Lady Morgan’s Memoirs
Emily Butler, Lady Caher, to Lady Morgan, 6 November 1813
November 6, 1813.
My dear Lady Morgan,
You see that I do not lose a moment in obeying your
orders, and be assured that you ought to give me some credit, as I am in
general but a bad correspondent. Your inquiries as to whether you are to make
Mr. Shee your hero, has amused me considerably. The
Evening Post inserted a long list
of lies upon his subject, at which I laughed heartily at the time. You
certainly could not have applied to a better person than myself for information
with respect to him, as I know his birth, parentage and adventures, perfectly.

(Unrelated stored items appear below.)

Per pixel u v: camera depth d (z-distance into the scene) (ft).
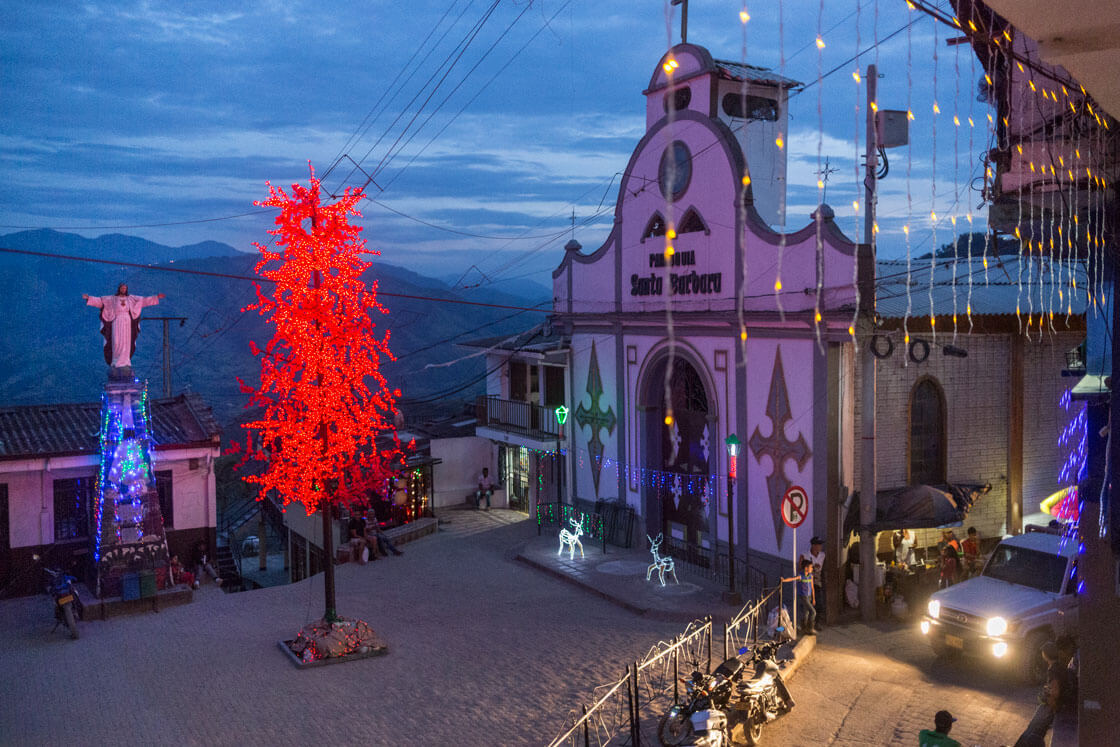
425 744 41.47
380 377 57.36
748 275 65.26
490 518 100.68
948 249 71.51
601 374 84.48
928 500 57.57
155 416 89.66
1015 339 64.03
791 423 61.72
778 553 63.72
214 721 45.29
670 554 76.89
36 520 78.18
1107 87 9.42
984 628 44.01
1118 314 24.86
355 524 85.15
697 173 70.44
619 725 41.09
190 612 68.08
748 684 38.60
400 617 63.41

He is of a low family. One of his sisters was bound to a milliner, at Kilkenny,
and used to bring ribbons, gauzes, &c., to the Miss
Bensfords, when their father was Bishop
of Ossory. Another of his
sisters was
married to a coachmaker. His brother was foreman to the said coachmaker, and is
now elevated to the rank of ganger in the excise by Lord Cahir’s interest. The hero was in the Irish brigade
at St. Domingo; but as to his prodigies of valour, I never heard anything of
them. He came to London starving. Lord Cahir fed him with
money till he was rather tired of so doing, and offered to get him a commission
in the army, which he declined, unless the Duke of
York would give him a majority at once. Lord
Cahir was induced to present a memorial to this effect, and the
answer was, that it was then unheard of in the service, but that a cornetcy was
at Lord Cahir’s command. Shee
declined it. He then married the daughter of a button maker, by whom he
expected to get some cash. Being also disappointed in this, and fighting
considerably with the lady and her buttons, he packed up his portmanteau and
set off to France, where he entered the French service, and became aidde-camp
to General Clark, who is a distant relation of his. He has since been made a
lieutenant-colonel of a regiment, and was mentioned in some of the French
generals’ despatches in Spain, as having eaten up the English army. By
some extraordinary accident, however, Lord
Wellington has “lived to fight another day;” and
should the hero Shee be taken, which is by no means impossible, he will swing
on Tyburn tree. Nothing, in my mind, can justify a man in fighting against his
own country,—not even your seducing pen can make it palatable to my old
English prejudices, particularly when he had a very reasonable sufficiency in this country; for I have forgotten to state that
Lord Cahir gave him a farm near Cahir, out of which he
at this moment receives a very handsome profit rent. Had he chosen to have gone
into our service, Lord Cahir would have pushed him
forward; as it is now fourteen years since he was offered a commission, he
might have been as high in the English as he is now in the French service,
without the stigma of being a traitor, and without the certainty of being
hanged, if taken. Lord Cahir did push on another brother
to the rank of major in our army, in which rank he died. So much for our hero.
And now I have only to request you to burn this letter, as I have no
inclination to be quoted in anything that concerns him.
Excuse me now, if from being over anxious for the fate of
a work, which, coming from your pen, will, I am sure, have so much to recommend
it, I venture an opinion. Do not mix anything of religious or political
opinions in a work intended only to amuse,—it will lay you open to
animadversion, and party may influence opinion.
Yours truly,
William Beresford, first baron Decies (1743-1819)
The son of Marcus Beresford, first Earl of Tyrone; educated at Trinity College, Dublin,
he was Bishop of Dromore (1780), Bishop of Ossory (1782) and Archbishop of Tuam (1794). He
was raised to the peerage in 1812.
Emily Butler, countess of Glengall [née Jeffreyes] (d. 1836)
The daughter of James St John Jeffreyes of Blarney Castle; in 1793 she married Richard
Butler (1775-1819) eleventh baron Caher and first earl of Glengall. She was the original of
Lady Singleton in Lady Morgan's novel
O'Donnel.
Frederick Augustus, Duke of York (1763-1827)
He was commander-in-chief of the Army, 1798-1809, until his removal on account of the
scandal involving his mistress Mary Anne Clarke.